Records for this exercise:
=== Section Start ===
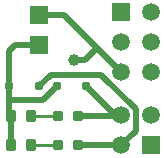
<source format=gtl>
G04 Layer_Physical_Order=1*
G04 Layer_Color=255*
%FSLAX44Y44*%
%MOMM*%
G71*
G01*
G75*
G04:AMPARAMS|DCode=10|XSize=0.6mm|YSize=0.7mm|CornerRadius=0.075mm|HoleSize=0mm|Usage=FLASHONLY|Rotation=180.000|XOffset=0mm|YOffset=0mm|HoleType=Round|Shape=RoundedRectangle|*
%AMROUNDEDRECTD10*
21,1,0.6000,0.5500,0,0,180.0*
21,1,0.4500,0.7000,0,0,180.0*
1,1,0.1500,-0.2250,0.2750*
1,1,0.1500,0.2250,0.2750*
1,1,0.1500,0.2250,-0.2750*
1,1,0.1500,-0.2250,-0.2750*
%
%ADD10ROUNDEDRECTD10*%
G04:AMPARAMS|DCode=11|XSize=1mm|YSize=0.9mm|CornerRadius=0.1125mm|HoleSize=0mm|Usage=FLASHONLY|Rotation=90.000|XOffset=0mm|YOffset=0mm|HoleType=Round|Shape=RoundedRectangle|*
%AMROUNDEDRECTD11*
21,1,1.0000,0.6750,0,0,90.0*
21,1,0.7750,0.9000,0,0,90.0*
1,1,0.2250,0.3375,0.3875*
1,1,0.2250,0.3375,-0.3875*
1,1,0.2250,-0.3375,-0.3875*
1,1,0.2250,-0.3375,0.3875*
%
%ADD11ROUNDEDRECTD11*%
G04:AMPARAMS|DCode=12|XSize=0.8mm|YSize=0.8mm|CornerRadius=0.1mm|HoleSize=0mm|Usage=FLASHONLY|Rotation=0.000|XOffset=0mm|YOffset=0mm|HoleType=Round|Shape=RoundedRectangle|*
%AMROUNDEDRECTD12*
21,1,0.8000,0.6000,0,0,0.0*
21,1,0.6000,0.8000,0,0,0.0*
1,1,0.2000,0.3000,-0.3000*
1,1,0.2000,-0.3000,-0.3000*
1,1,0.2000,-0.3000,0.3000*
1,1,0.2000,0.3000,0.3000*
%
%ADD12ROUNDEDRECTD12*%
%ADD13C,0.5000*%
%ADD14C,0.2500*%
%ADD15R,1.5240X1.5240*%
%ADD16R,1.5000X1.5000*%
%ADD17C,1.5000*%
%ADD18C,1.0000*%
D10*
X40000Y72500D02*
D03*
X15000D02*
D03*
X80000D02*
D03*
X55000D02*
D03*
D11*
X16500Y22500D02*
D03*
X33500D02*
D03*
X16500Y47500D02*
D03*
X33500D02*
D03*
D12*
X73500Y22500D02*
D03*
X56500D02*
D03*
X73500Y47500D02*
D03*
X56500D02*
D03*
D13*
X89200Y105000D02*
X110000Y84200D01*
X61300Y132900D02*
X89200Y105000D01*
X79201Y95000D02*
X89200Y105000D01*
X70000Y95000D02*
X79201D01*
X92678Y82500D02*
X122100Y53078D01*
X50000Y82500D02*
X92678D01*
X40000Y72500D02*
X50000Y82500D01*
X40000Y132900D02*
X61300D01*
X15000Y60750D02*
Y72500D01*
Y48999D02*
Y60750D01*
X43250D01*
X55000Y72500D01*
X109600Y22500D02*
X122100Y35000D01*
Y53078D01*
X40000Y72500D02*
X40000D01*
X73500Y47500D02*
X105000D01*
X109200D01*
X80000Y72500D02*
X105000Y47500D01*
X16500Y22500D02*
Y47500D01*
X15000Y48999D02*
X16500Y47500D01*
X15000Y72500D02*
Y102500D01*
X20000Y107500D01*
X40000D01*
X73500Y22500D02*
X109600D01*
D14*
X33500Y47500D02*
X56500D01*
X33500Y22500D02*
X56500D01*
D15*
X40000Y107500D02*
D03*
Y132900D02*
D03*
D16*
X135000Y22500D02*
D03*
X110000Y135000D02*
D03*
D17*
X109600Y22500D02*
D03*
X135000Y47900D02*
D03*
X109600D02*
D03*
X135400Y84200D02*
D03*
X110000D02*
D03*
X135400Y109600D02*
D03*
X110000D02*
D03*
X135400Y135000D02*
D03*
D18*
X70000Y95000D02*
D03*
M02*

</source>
=== Section End ===
What you need to do:
Reproduce the material word for word, pictures excluded.

Written solution:
<source format=gtl>
G04 Layer_Physical_Order=1*
G04 Layer_Color=255*
%FSLAX44Y44*%
%MOMM*%
G71*
G01*
G75*
G04:AMPARAMS|DCode=10|XSize=0.6mm|YSize=0.7mm|CornerRadius=0.075mm|HoleSize=0mm|Usage=FLASHONLY|Rotation=180.000|XOffset=0mm|YOffset=0mm|HoleType=Round|Shape=RoundedRectangle|*
%AMROUNDEDRECTD10*
21,1,0.6000,0.5500,0,0,180.0*
21,1,0.4500,0.7000,0,0,180.0*
1,1,0.1500,-0.2250,0.2750*
1,1,0.1500,0.2250,0.2750*
1,1,0.1500,0.2250,-0.2750*
1,1,0.1500,-0.2250,-0.2750*
%
%ADD10ROUNDEDRECTD10*%
G04:AMPARAMS|DCode=11|XSize=1mm|YSize=0.9mm|CornerRadius=0.1125mm|HoleSize=0mm|Usage=FLASHONLY|Rotation=90.000|XOffset=0mm|YOffset=0mm|HoleType=Round|Shape=RoundedRectangle|*
%AMROUNDEDRECTD11*
21,1,1.0000,0.6750,0,0,90.0*
21,1,0.7750,0.9000,0,0,90.0*
1,1,0.2250,0.3375,0.3875*
1,1,0.2250,0.3375,-0.3875*
1,1,0.2250,-0.3375,-0.3875*
1,1,0.2250,-0.3375,0.3875*
%
%ADD11ROUNDEDRECTD11*%
G04:AMPARAMS|DCode=12|XSize=0.8mm|YSize=0.8mm|CornerRadius=0.1mm|HoleSize=0mm|Usage=FLASHONLY|Rotation=0.000|XOffset=0mm|YOffset=0mm|HoleType=Round|Shape=RoundedRectangle|*
%AMROUNDEDRECTD12*
21,1,0.8000,0.6000,0,0,0.0*
21,1,0.6000,0.8000,0,0,0.0*
1,1,0.2000,0.3000,-0.3000*
1,1,0.2000,-0.3000,-0.3000*
1,1,0.2000,-0.3000,0.3000*
1,1,0.2000,0.3000,0.3000*
%
%ADD12ROUNDEDRECTD12*%
%ADD13C,0.5000*%
%ADD14C,0.2500*%
%ADD15R,1.5240X1.5240*%
%ADD16R,1.5000X1.5000*%
%ADD17C,1.5000*%
%ADD18C,1.0000*%
D10*
X40000Y72500D02*
D03*
X15000D02*
D03*
X80000D02*
D03*
X55000D02*
D03*
D11*
X16500Y22500D02*
D03*
X33500D02*
D03*
X16500Y47500D02*
D03*
X33500D02*
D03*
D12*
X73500Y22500D02*
D03*
X56500D02*
D03*
X73500Y47500D02*
D03*
X56500D02*
D03*
D13*
X89200Y105000D02*
X110000Y84200D01*
X61300Y132900D02*
X89200Y105000D01*
X79201Y95000D02*
X89200Y105000D01*
X70000Y95000D02*
X79201D01*
X92678Y82500D02*
X122100Y53078D01*
X50000Y82500D02*
X92678D01*
X40000Y72500D02*
X50000Y82500D01*
X40000Y132900D02*
X61300D01*
X15000Y60750D02*
Y72500D01*
Y48999D02*
Y60750D01*
X43250D01*
X55000Y72500D01*
X109600Y22500D02*
X122100Y35000D01*
Y53078D01*
X40000Y72500D02*
X40000D01*
X73500Y47500D02*
X105000D01*
X109200D01*
X80000Y72500D02*
X105000Y47500D01*
X16500Y22500D02*
Y47500D01*
X15000Y48999D02*
X16500Y47500D01*
X15000Y72500D02*
Y102500D01*
X20000Y107500D01*
X40000D01*
X73500Y22500D02*
X109600D01*
D14*
X33500Y47500D02*
X56500D01*
X33500Y22500D02*
X56500D01*
D15*
X40000Y107500D02*
D03*
Y132900D02*
D03*
D16*
X135000Y22500D02*
D03*
X110000Y135000D02*
D03*
D17*
X109600Y22500D02*
D03*
X135000Y47900D02*
D03*
X109600D02*
D03*
X135400Y84200D02*
D03*
X110000D02*
D03*
X135400Y109600D02*
D03*
X110000D02*
D03*
X135400Y135000D02*
D03*
D18*
X70000Y95000D02*
D03*
M02*

</source>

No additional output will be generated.